# The Elysium Theatre Swansea 2016



## andylen

It has been said on another site the the locals couldn't do it, and we did and the whole of the front too.Had some info from a friend that the owner sleeps in there sometimes. Certainly looks that way with bedding, also one of the rooms has a nice chair and some bottles of booze half drunk around it. 

A visit twice in the same day with @dirge and non member Steve

History most of you know it so will keep it brief. 
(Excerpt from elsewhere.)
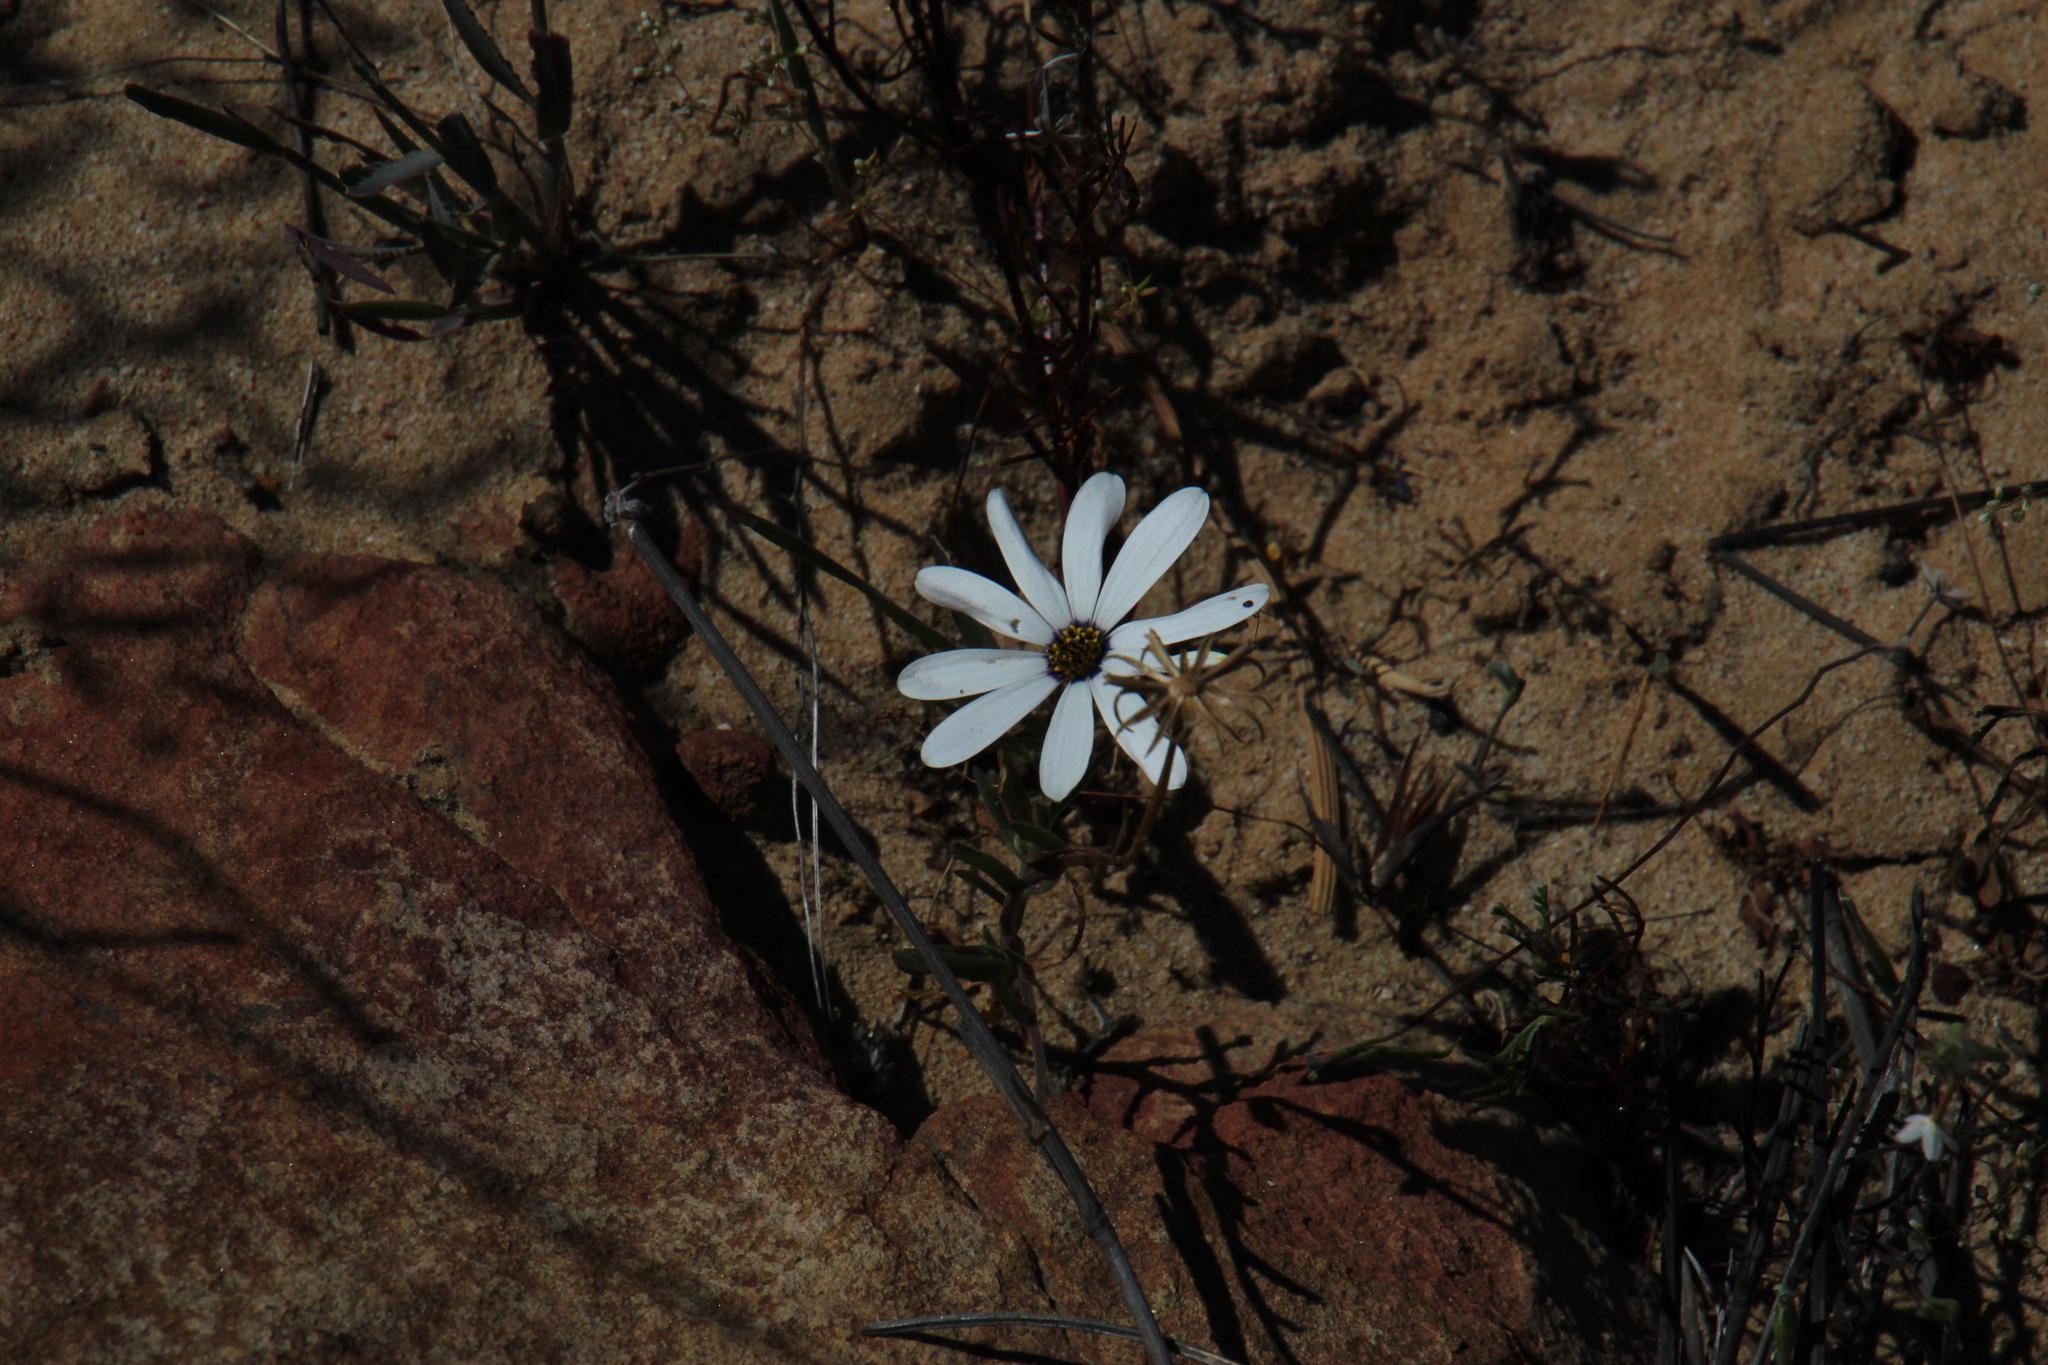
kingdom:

A very impressive high fronted building at the top end of Swansea High Street just seconds away from the main line station. The Elysium Cinema opened on 11th April 1914 in a building which was part used as the Dock Workers Hall. It was designed by the architectural firm Ward & Ward of the Strand, London. It closed as a cinema in 1960 and went over to use as a bingo hall, which had closed by 1994. It has been boarded up for many years now.

On with the pictures. 


























Bit of fungu growing on the stairs. 


















Loads of old slot machines and a bingo machine to the left.






One of the hallways in the front building. 



Had to go into a cellar to get up the left front part. Rented accommodation ?






Very top floor. 



Front entrance hall.



Back down to the Bingo hall.















Thanks for watching folks.


----------



## dirge

Brilliant set of photos there mate! Was an absolute top explore, worth all them trial and error failed attempts. My most wanted explore can now be ticked off my list!


----------



## HughieD

Fantastic. Loved that. Those glazed green tiles are great.


----------



## Sam Haltin

Looking at your photos I see some nice art decor still remaining. I wonder if the arcade machines can be saved, the bingo one looks a rare one.


----------



## odeon master

Thanks for posting, its full of old stuff this one, sadly a lot of water getting in by the looks of it, going very rotton.
Shame its been allowed to get in this state.
Mind, our own derelict cinema which has never been posted on any forum to date should have been left that way, as after 14 years sealed up derelict, an indian family bought it, runied it turning it into an all world buffet restraunt.
sadly it will never be a cinema again, internally ruined, and after only 2 years open after their refurb, its closed down.

THE ODEON MAN


----------



## Sam Haltin

odeon master said:


> Thanks for posting, its full of old stuff this one, sadly a lot of water getting in by the looks of it, going very rotton.
> Shame its been allowed to get in this state.
> Mind, our own derelict cinema which has never been posted on any forum to date should have been left that way, as after 14 years sealed up derelict, an indian family bought it, runied it turning it into an all world buffet restraunt.
> sadly it will never be a cinema again, internally ruined, and after only 2 years open after their refurb, its closed down.
> 
> THE ODEON MAN



Sad, just a waste of money. Better to keep it as a cinema with art-deco mouldings.


----------



## Dawnwarrior

Nice work guys. Quality report...


----------



## smiler

Loved it, Thanks


----------